Bei Doppelklick auf das Rechteckwerkzeug kannst Du den Eckradius einstellen.
Allerdings kann ich mir grad nicht vorstellen, was Du mit  "wobei die Rundungen
nach innen verlaufen sollen" meinst.
Kannst Du evtl. eine Skizze anhängen oder ein Beispielbild?

Gruss Markus


----------



## Thomas Lindner (8. Juli 2004)

Ich vermute mal, er meint es so wie im Anhang!

Geht nur mit "tricksen", aber nicht per Knopfdruck!


----------



## Markus Kolletzky (8. Juli 2004)

Nun ja, mit "Nicht per Knopfdruck" kommt es drauf an, welche Freehand-Version
 er hat. In MX gibts da so einen schönen Knopf, der die Kanten nach innen "rollt".

Und da schimpfe mal noch einer über MX  

Gruss Markus


----------



## Thomas Lindner (8. Juli 2004)

Okay, wusste ich nicht, weil ich habe nur die Version 9.0.....

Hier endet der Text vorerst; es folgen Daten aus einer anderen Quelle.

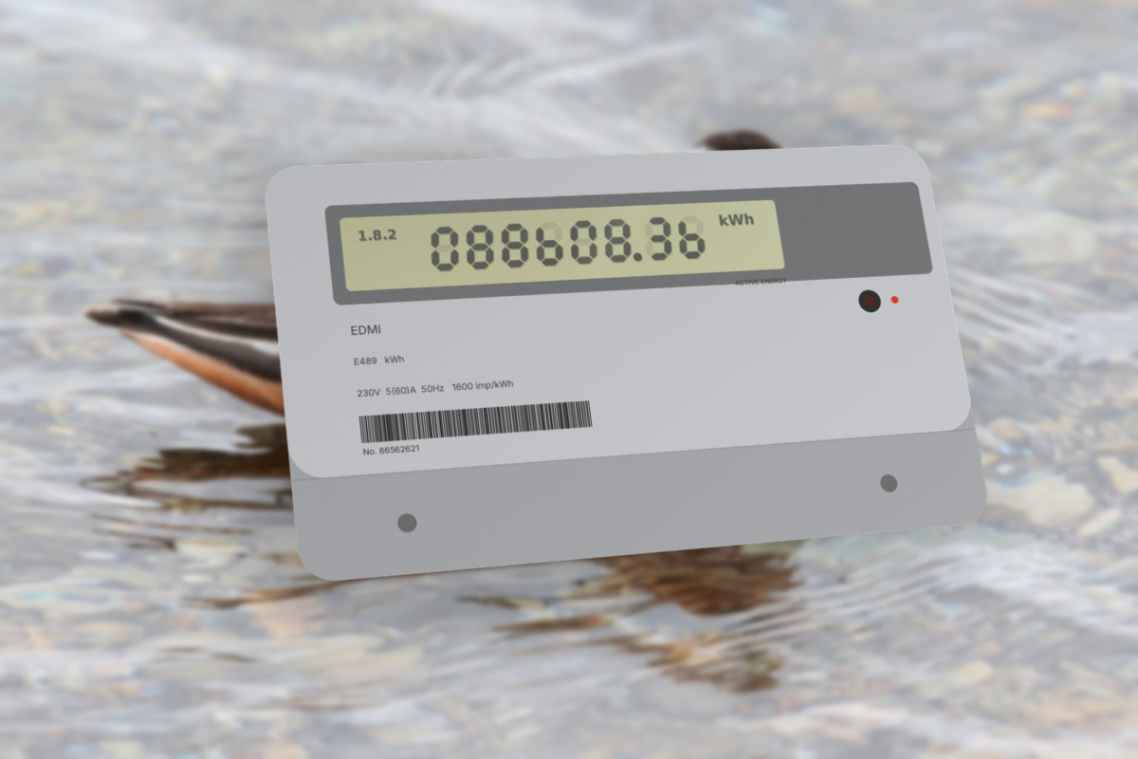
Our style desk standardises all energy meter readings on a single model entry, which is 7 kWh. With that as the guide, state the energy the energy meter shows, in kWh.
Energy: 88608.36 kWh
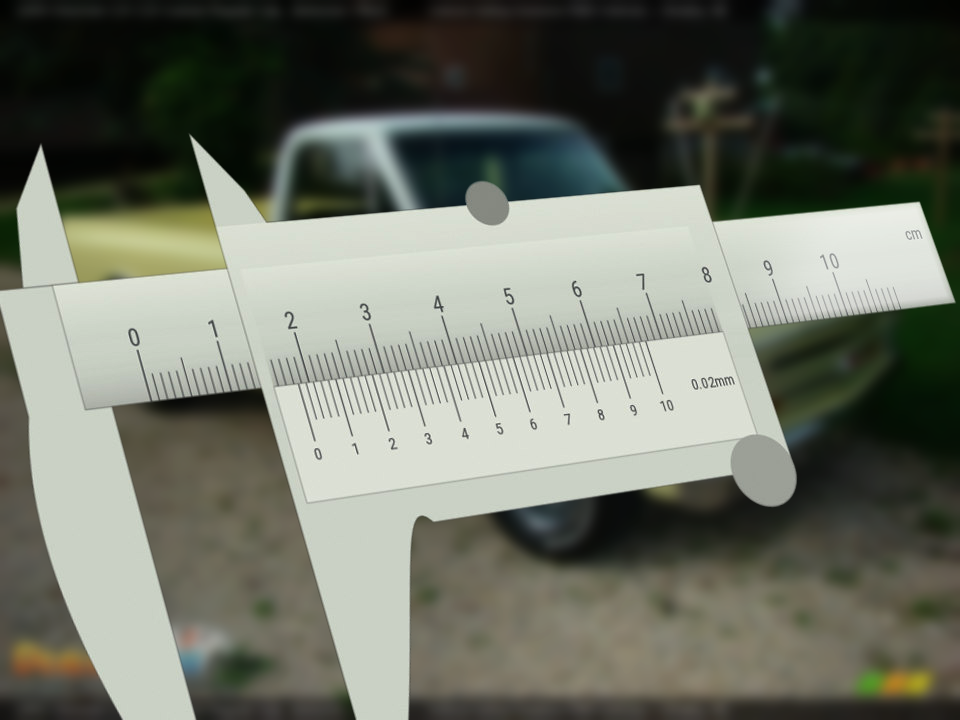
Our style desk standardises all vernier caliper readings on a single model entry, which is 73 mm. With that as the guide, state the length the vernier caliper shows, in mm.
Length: 18.6 mm
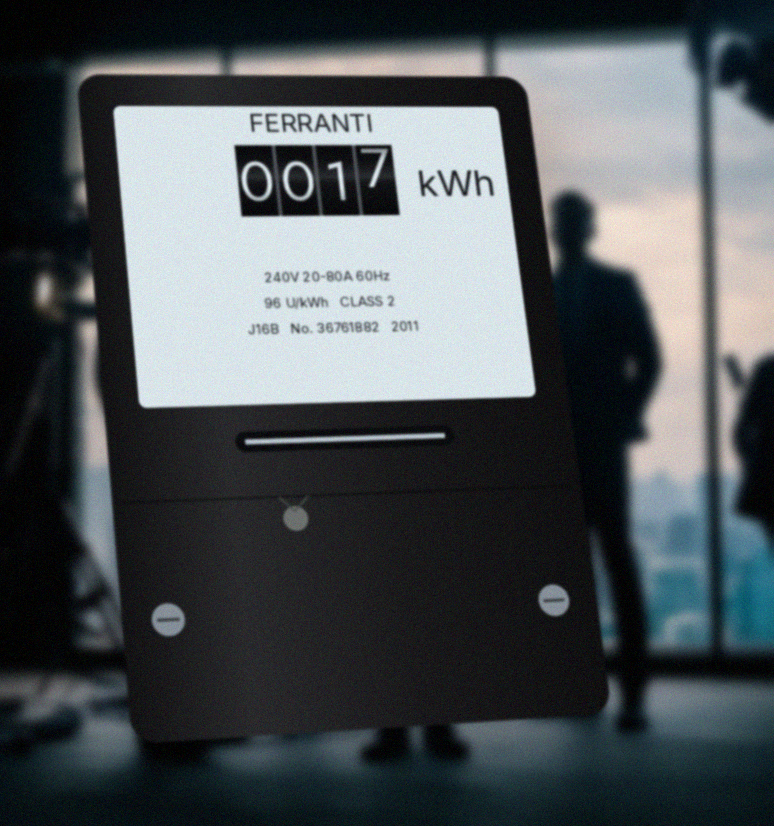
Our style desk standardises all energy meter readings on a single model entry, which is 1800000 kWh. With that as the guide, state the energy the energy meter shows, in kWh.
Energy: 17 kWh
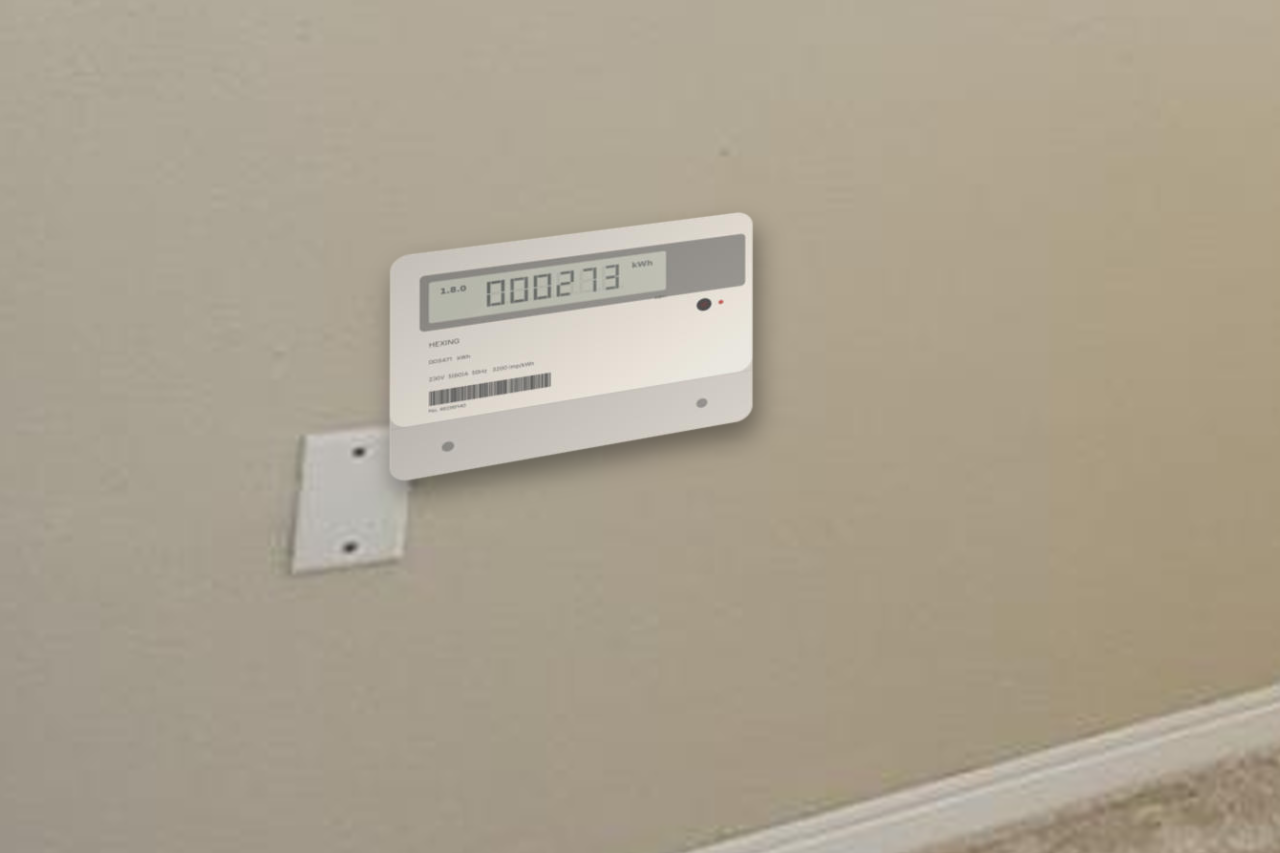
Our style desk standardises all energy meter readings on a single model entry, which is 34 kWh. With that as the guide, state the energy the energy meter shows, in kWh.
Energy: 273 kWh
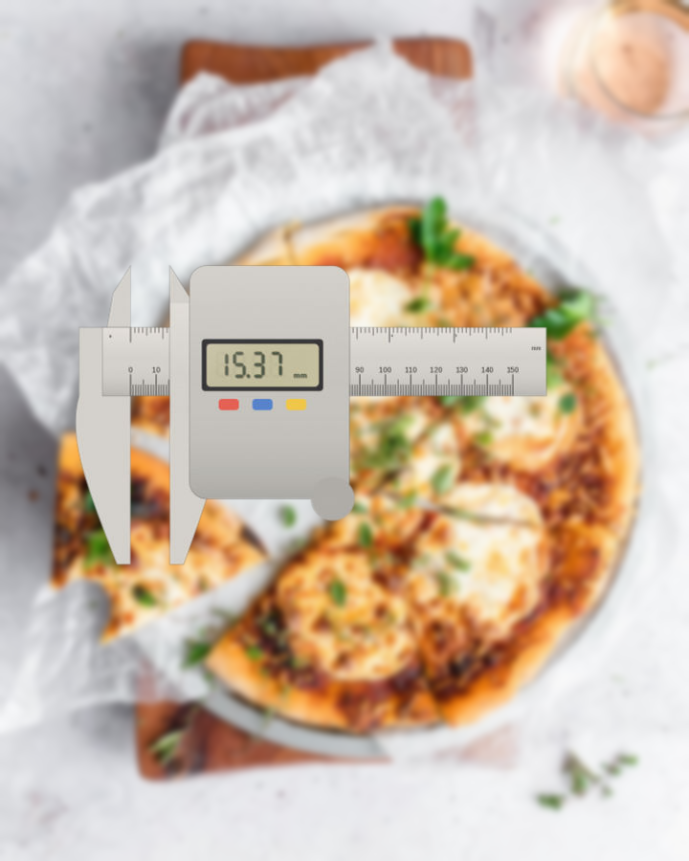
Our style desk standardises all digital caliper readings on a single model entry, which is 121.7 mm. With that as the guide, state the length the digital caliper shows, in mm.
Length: 15.37 mm
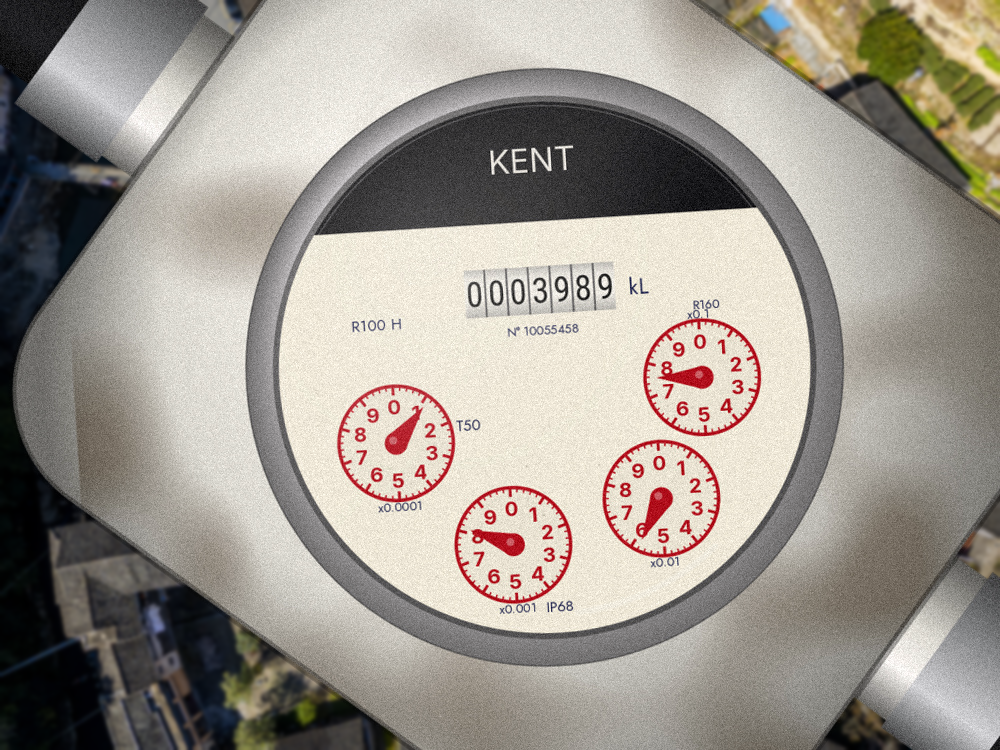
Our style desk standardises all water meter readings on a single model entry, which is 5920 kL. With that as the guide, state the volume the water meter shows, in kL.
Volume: 3989.7581 kL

N.S.: Ich hatte die MX als Demo drauf und konnte mich nicht damit anfreunden ich mochte/mag die komplette alte Oberfläche lieber!


----------



## einzige (8. Juli 2004)

*rahmen*

danke, danke genau so meine ich es!
Aber ich habe vergessen zu sagen, dass ich mit FH 9 arbeite und da geht es nicht so elegant wie bei MX.


----------



## Thomas Lindner (8. Juli 2004)

Anleitung für Freehand 9.0:

· Rechteck (oder beliebige Form) anlegen

· Kreis erzeugen

· 3 Kopien erzeugen

· die vier Kreise an den Ecken ausrichten ( Mittelpunkt in die Spitze des Rechtecks )

· alle Objekte auswählen

· Menü : Ändern --> Zusammenfassen --> Trennen

· überflüssige Elemente entfernen


Siehe auch Anhang!


----------